Reviving Prayers Answered Blend
- Bio
- Summary
- Transcript
- Download

Olive Bertha Smith (1888–1988). Born on November 16, 1888, near Cowpens, South Carolina, to John and Frances Smith, Bertha Smith was a Southern Baptist missionary and prayer advocate who profoundly influenced global missions. The fifth of eight children, she grew up in a churchgoing family and accepted Christ at 16 during a revival, stepping forward to trust in His salvation. After graduating from Winthrop College in 1913 with a bachelor’s degree, she taught briefly before enrolling in the Woman’s Missionary Union Training School in Louisville, Kentucky, graduating in 1916. Appointed by the Southern Baptist Foreign Mission Board in 1917, she served in China’s Shantung Province for 30 years, teaching at a girls’ school, leading Bible studies, and witnessing the Shantung Revival of the late 1920s, which saw thousands converted through repentance and prayer. Expelled by Communists in 1948, she became the first board-appointed missionary to Taiwan, serving a decade until mandatory retirement at 70 in 1958, despite working 15-hour days.
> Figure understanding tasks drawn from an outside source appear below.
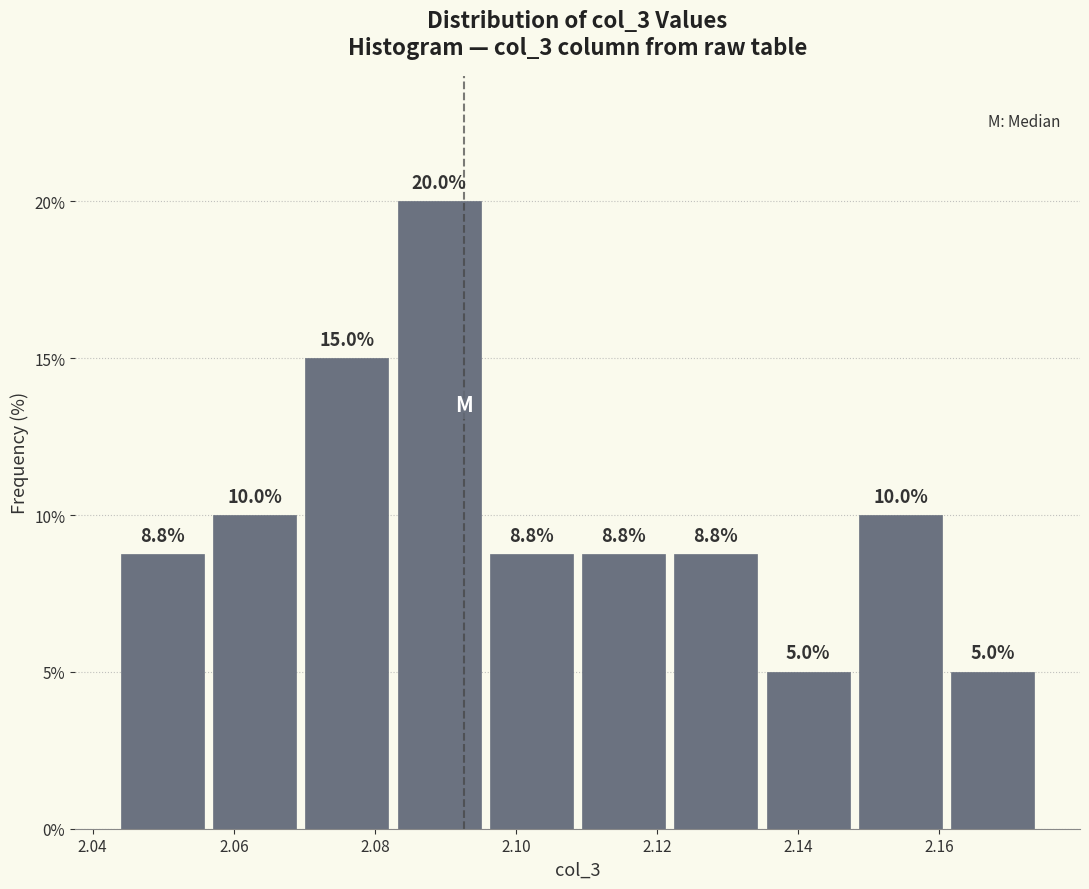

Reading left to right, list every bar in this chart as the range it spans on the x-axis followed by its height. The bar edges are not printed on the chart, so give them approximately, as read against the axis.

2.044 to 2.056: 8.8
2.056 to 2.070: 10.0
2.070 to 2.082: 15.0
2.082 to 2.096: 20.0
2.096 to 2.108: 8.8
2.108 to 2.122: 8.8
2.122 to 2.134: 8.8
2.134 to 2.148: 5.0
2.148 to 2.162: 10.0
2.162 to 2.174: 5.0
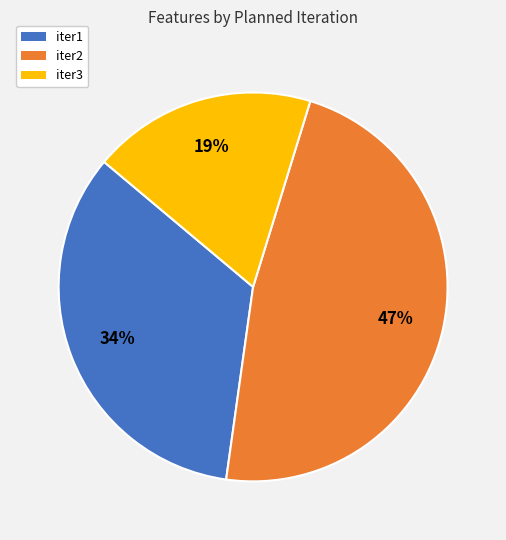

What percentage is the iter2 slice, to the nearest percent?

47%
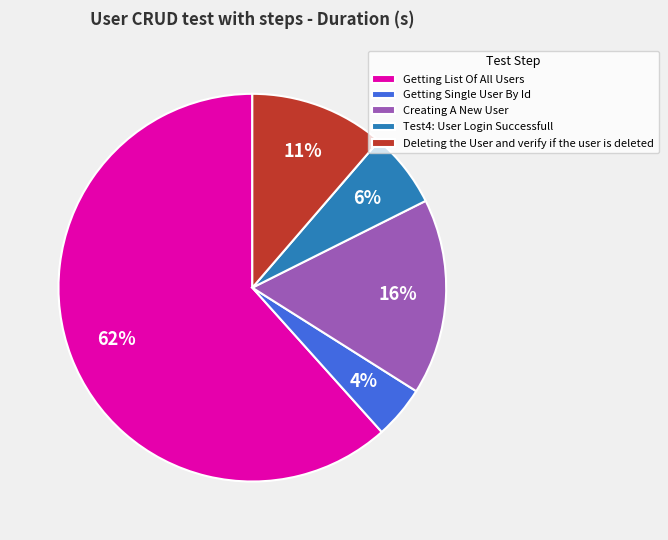

How many slices are in this pie chart?

5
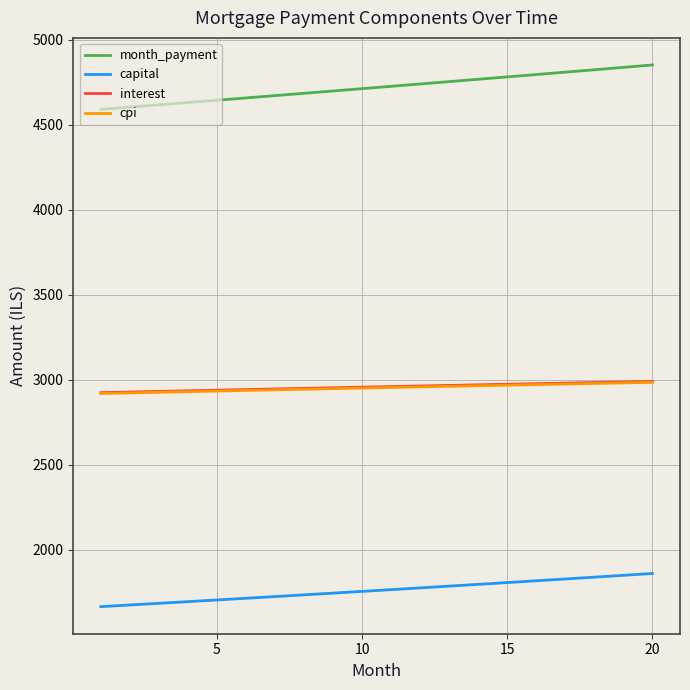

Which series has the largest range (max minus min)?

month_payment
Smith authored Go Home and Tell (1965) and How the Spirit Filled My Life (1973), recounting her experiences and revival principles, and founded the Peniel Prayer Center in Cowpens to foster spiritual renewal. In retirement, she traveled to over 15 countries, preaching to churches and inspiring figures like Adrian Rogers and Charles Stanley, until her death on June 12, 1988, at 99. She said, “Prayer is the mightiest force God has put into our hands.”